Unless you were a regular at the sushi bar or ate fish twice a week it used to be hard to get enough iodine in your diet – but there are signs that putting iodised salt in our bread has made this easier. Nearly four years ago concerns about iodine deficiency led to bread being fortified with iodised salt. Measures of iodine concentrations in the urine of school children in Tasmania show that iodine intake is higher now than before fortification began.
But we’re not out of the woods yet – there are also signs that pregnant women may not get enough iodine to ensure the optimal brain development of their unborn babies, says Associate Professor Karen Charlton of Wollongong University’s School of Health Sciences. Research by Charlton and her team suggests that many pregnant women may be low in this mineral which is essential for an unborn baby’s developing brain.
While adults need 150 mcg of iodine daily, the need for this mineral jumps by 50 per cent during pregnancy and breastfeeding - and that’s more than a few slices of bread with iodised salt can deliver. But although the National Health and Medical Research Council recommends iodine supplements for women who are pregnant or planning to be, Charlton says the message isn’t loud enough.

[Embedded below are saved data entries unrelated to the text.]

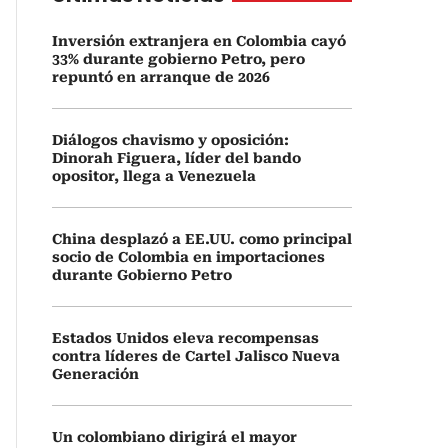
Inversión extranjera en Colombia cayó
33% durante gobierno Petro, pero
repuntó en arranque de 2026
Diálogos chavismo y oposición:
Dinorah Figuera, líder del bando
opositor, llega a Venezuela
China desplazó a EE.UU. como principal
socio de Colombia en importaciones
durante Gobierno Petro
Estados Unidos eleva recompensas
contra líderes de Cartel Jalisco Nueva
Generación
Un colombiano dirigirá el mayor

“In surveys we’ve done in the Illawarra region, about 40 per cent of women attending public antenatal clinics said they don’t take iodine supplements. Women aren’t aware how important iodine is in pregnancy and my feeling is that many women aren’t given advice to take a supplement," says Charlton. “But new research has linked a low iodine intake in pregnancy with a reduced IQ in children.”
One UK study published in the medical journal The Lancet in May, reported that children of women with a mild to moderate iodine deficiency in pregnancy had lower scores for verbal IQ, reading accuracy and reading comprehension, compared to children born to women with adequate iodine intakes. A study from Tasmania’s Menzies Research Institute has also attributed better scores on the NAPLAN school test in nine-year-olds to differences in iodine intakes of their mothers in pregnancy.
“There are many factors affecting a child’s intellectual development, including childhood experiences and the parents’ education level – but these studies controlled for other factors and still found an impressive association with iodine intake in pregnancy,” Charlton says.
Most adults should be able to get enough iodine with three slices of bread (unless it’s organic bread which isn’t required to have iodised salt) and two to three serves of dairy food daily, a couple of serves of fish or seafood weekly and sushi now and again, Charlton says. But this may not be enough for pregnant women – especially those who don’t eat much bread or are wary of eating fish in pregnancy.
How did we get to be low on iodine to begin with? There are a few reasons - low iodine levels in soil, less use of iodine-based cleaning products in the dairy industry which once boosted the iodine content of our dairy food, the fact that we now eat so much processed food which uses non-iodised salt and that we tend to use non-iodised salt at home.
If you’re pregnant or breastfeeding Karen Charlton suggests a multivitamin containing 150mcg of iodine – although women with a thyroid problem should talk to their doctor because too much iodine can exacerbate some thyroid conditions.
Can a healthier iodine intake in childhood make up for a shortfall in the womb?
“No - most brain development occurs during pregnancy,” explains Professor Cres Eastman, Asia Pacific regional co-ordinator for the International Council for Control of Iodine Deficiency Disorders. “But an adequate iodine intake is still important in childhood and children who don’t drink milk or eat bread – foods that are often the main source of iodine in childhood – need a daily supplement of 100mcg of iodine.”